### Problem requirements
Write each entry out again verbatim, pictures excluded.

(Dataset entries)
== == ==
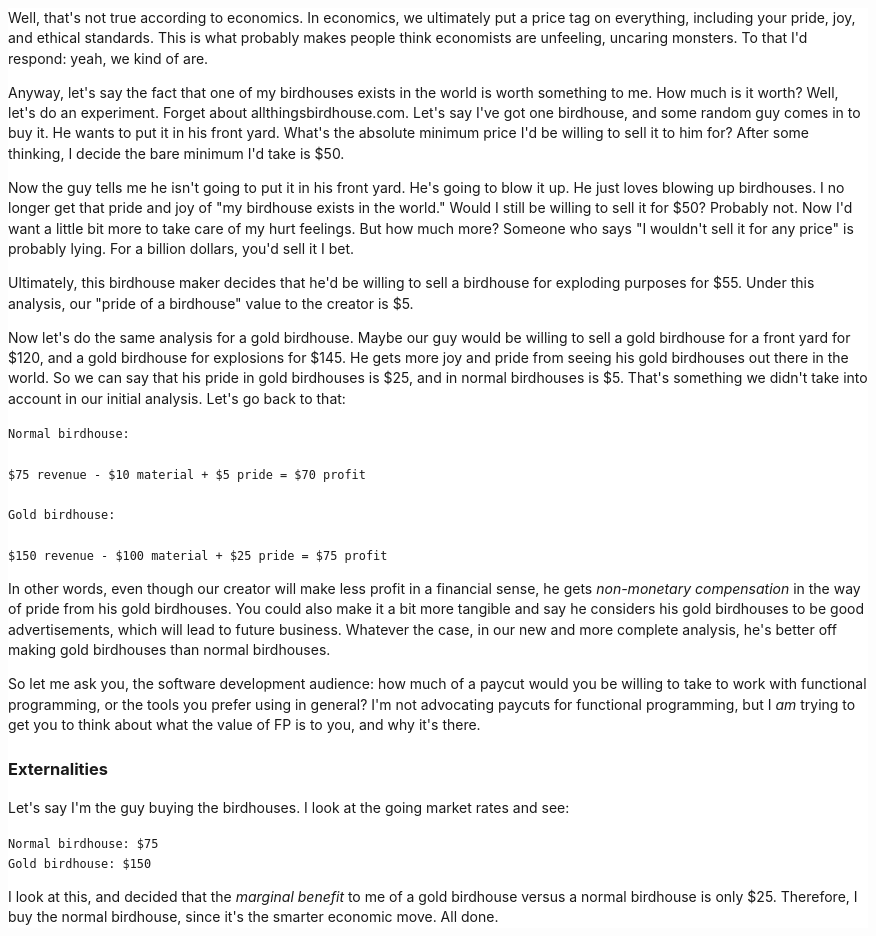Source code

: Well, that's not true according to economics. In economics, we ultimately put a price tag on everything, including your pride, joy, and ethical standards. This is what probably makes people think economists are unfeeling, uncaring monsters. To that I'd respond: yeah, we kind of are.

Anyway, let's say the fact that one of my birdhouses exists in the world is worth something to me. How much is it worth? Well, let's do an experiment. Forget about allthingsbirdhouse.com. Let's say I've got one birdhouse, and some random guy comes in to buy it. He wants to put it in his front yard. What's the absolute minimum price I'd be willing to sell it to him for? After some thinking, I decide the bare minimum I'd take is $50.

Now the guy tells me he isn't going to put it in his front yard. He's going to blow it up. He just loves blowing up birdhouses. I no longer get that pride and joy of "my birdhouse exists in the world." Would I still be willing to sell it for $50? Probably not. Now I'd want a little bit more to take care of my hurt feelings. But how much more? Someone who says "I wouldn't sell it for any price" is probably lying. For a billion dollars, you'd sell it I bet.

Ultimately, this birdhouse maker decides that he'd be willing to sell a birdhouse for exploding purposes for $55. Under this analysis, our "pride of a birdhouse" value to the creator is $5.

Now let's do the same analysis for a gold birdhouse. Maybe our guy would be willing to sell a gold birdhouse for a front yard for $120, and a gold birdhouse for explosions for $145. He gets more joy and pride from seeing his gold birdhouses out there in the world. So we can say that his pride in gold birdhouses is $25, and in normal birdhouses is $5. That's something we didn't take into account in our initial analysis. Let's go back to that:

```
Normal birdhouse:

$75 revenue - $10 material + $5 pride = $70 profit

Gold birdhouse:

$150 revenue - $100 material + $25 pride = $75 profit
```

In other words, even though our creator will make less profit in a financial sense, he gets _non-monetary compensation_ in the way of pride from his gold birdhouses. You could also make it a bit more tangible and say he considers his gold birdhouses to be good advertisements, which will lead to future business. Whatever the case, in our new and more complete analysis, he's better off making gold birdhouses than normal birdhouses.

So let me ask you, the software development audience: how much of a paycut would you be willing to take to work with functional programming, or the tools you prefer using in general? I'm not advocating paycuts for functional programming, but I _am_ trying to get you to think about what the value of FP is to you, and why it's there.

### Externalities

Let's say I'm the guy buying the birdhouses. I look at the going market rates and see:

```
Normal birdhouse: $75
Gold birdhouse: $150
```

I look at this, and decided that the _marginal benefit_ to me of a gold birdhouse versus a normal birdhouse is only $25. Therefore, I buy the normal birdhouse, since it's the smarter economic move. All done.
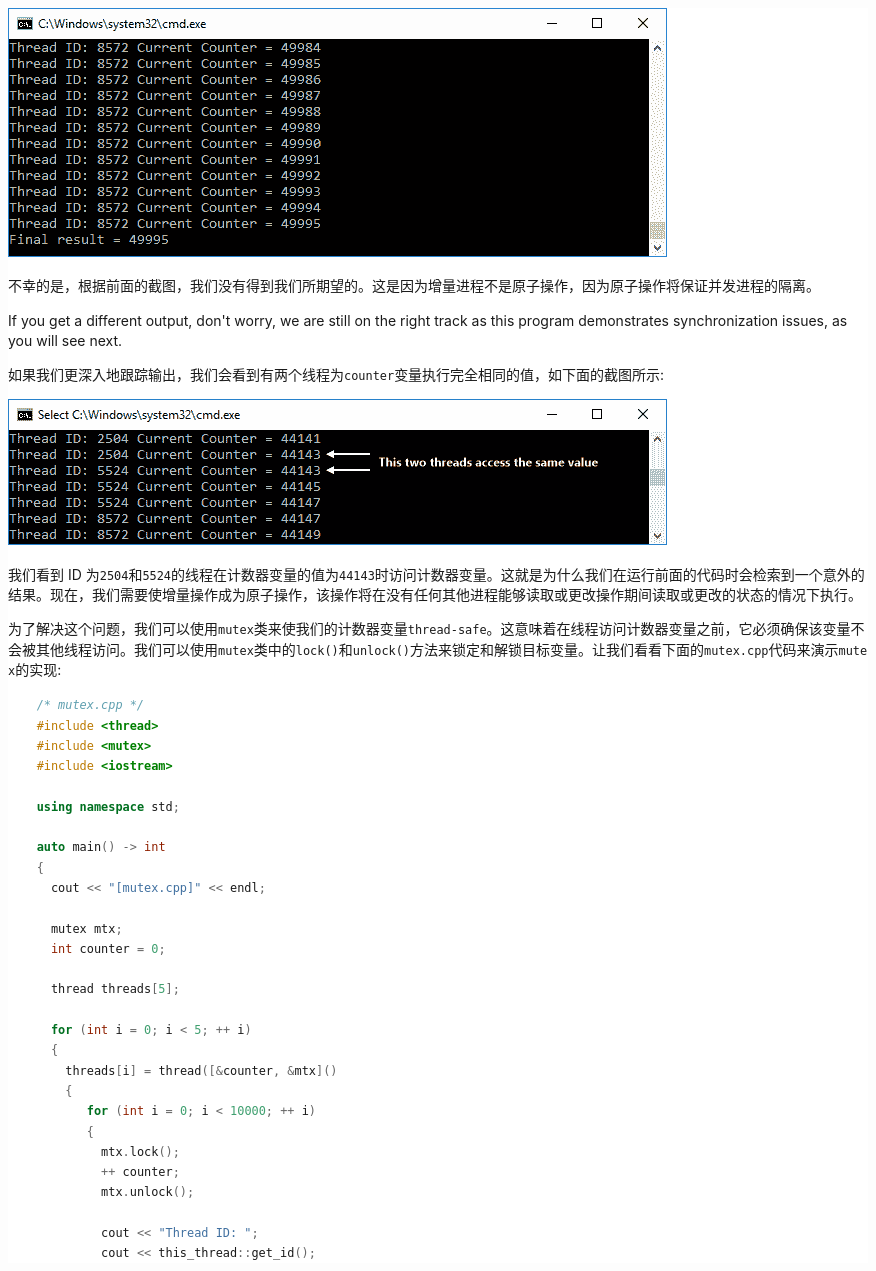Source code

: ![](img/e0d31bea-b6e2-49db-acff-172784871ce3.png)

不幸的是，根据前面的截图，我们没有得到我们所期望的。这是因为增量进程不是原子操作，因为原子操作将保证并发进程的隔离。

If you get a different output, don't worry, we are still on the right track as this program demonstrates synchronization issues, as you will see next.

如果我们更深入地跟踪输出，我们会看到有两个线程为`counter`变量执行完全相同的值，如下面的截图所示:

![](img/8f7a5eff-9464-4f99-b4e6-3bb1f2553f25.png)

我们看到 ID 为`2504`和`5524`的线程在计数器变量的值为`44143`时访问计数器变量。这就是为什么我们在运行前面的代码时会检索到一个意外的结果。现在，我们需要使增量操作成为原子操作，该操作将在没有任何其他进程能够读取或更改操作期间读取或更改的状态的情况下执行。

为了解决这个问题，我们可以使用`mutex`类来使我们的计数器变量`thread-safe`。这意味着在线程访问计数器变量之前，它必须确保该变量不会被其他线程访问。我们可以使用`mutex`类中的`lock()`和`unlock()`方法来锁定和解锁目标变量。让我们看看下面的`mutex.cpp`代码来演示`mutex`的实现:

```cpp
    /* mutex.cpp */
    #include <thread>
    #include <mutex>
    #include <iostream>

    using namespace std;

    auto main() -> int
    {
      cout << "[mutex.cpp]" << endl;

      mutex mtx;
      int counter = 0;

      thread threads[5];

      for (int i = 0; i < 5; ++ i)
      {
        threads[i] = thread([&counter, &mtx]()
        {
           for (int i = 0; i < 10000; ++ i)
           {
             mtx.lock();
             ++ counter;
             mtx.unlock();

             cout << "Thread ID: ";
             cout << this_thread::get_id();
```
== == ==
### Output for this task
Source code

: Well, that's not true according to economics. In economics, we ultimately put a price tag on everything, including your pride, joy, and ethical standards. This is what probably makes people think economists are unfeeling, uncaring monsters. To that I'd respond: yeah, we kind of are.

Anyway, let's say the fact that one of my birdhouses exists in the world is worth something to me. How much is it worth? Well, let's do an experiment. Forget about allthingsbirdhouse.com. Let's say I've got one birdhouse, and some random guy comes in to buy it. He wants to put it in his front yard. What's the absolute minimum price I'd be willing to sell it to him for? After some thinking, I decide the bare minimum I'd take is $50.

Now the guy tells me he isn't going to put it in his front yard. He's going to blow it up. He just loves blowing up birdhouses. I no longer get that pride and joy of "my birdhouse exists in the world." Would I still be willing to sell it for $50? Probably not. Now I'd want a little bit more to take care of my hurt feelings. But how much more? Someone who says "I wouldn't sell it for any price" is probably lying. For a billion dollars, you'd sell it I bet.

Ultimately, this birdhouse maker decides that he'd be willing to sell a birdhouse for exploding purposes for $55. Under this analysis, our "pride of a birdhouse" value to the creator is $5.

Now let's do the same analysis for a gold birdhouse. Maybe our guy would be willing to sell a gold birdhouse for a front yard for $120, and a gold birdhouse for explosions for $145. He gets more joy and pride from seeing his gold birdhouses out there in the world. So we can say that his pride in gold birdhouses is $25, and in normal birdhouses is $5. That's something we didn't take into account in our initial analysis. Let's go back to that:

```
Normal birdhouse:

$75 revenue - $10 material + $5 pride = $70 profit

Gold birdhouse:

$150 revenue - $100 material + $25 pride = $75 profit
```

In other words, even though our creator will make less profit in a financial sense, he gets _non-monetary compensation_ in the way of pride from his gold birdhouses. You could also make it a bit more tangible and say he considers his gold birdhouses to be good advertisements, which will lead to future business. Whatever the case, in our new and more complete analysis, he's better off making gold birdhouses than normal birdhouses.

So let me ask you, the software development audience: how much of a paycut would you be willing to take to work with functional programming, or the tools you prefer using in general? I'm not advocating paycuts for functional programming, but I _am_ trying to get you to think about what the value of FP is to you, and why it's there.

### Externalities

Let's say I'm the guy buying the birdhouses. I look at the going market rates and see:

```
Normal birdhouse: $75
Gold birdhouse: $150
```

I look at this, and decided that the _marginal benefit_ to me of a gold birdhouse versus a normal birdhouse is only $25. Therefore, I buy the normal birdhouse, since it's the smarter economic move. All done.
Source code

: ![](img/e0d31bea-b6e2-49db-acff-172784871ce3.png)

不幸的是，根据前面的截图，我们没有得到我们所期望的。这是因为增量进程不是原子操作，因为原子操作将保证并发进程的隔离。

If you get a different output, don't worry, we are still on the right track as this program demonstrates synchronization issues, as you will see next.

如果我们更深入地跟踪输出，我们会看到有两个线程为`counter`变量执行完全相同的值，如下面的截图所示:

![](img/8f7a5eff-9464-4f99-b4e6-3bb1f2553f25.png)

我们看到 ID 为`2504`和`5524`的线程在计数器变量的值为`44143`时访问计数器变量。这就是为什么我们在运行前面的代码时会检索到一个意外的结果。现在，我们需要使增量操作成为原子操作，该操作将在没有任何其他进程能够读取或更改操作期间读取或更改的状态的情况下执行。

为了解决这个问题，我们可以使用`mutex`类来使我们的计数器变量`thread-safe`。这意味着在线程访问计数器变量之前，它必须确保该变量不会被其他线程访问。我们可以使用`mutex`类中的`lock()`和`unlock()`方法来锁定和解锁目标变量。让我们看看下面的`mutex.cpp`代码来演示`mutex`的实现:

```cpp
    /* mutex.cpp */
    #include <thread>
    #include <mutex>
    #include <iostream>

    using namespace std;

    auto main() -> int
    {
      cout << "[mutex.cpp]" << endl;

      mutex mtx;
      int counter = 0;

      thread threads[5];

      for (int i = 0; i < 5; ++ i)
      {
        threads[i] = thread([&counter, &mtx]()
        {
           for (int i = 0; i < 10000; ++ i)
           {
             mtx.lock();
             ++ counter;
             mtx.unlock();

             cout << "Thread ID: ";
             cout << this_thread::get_id();
```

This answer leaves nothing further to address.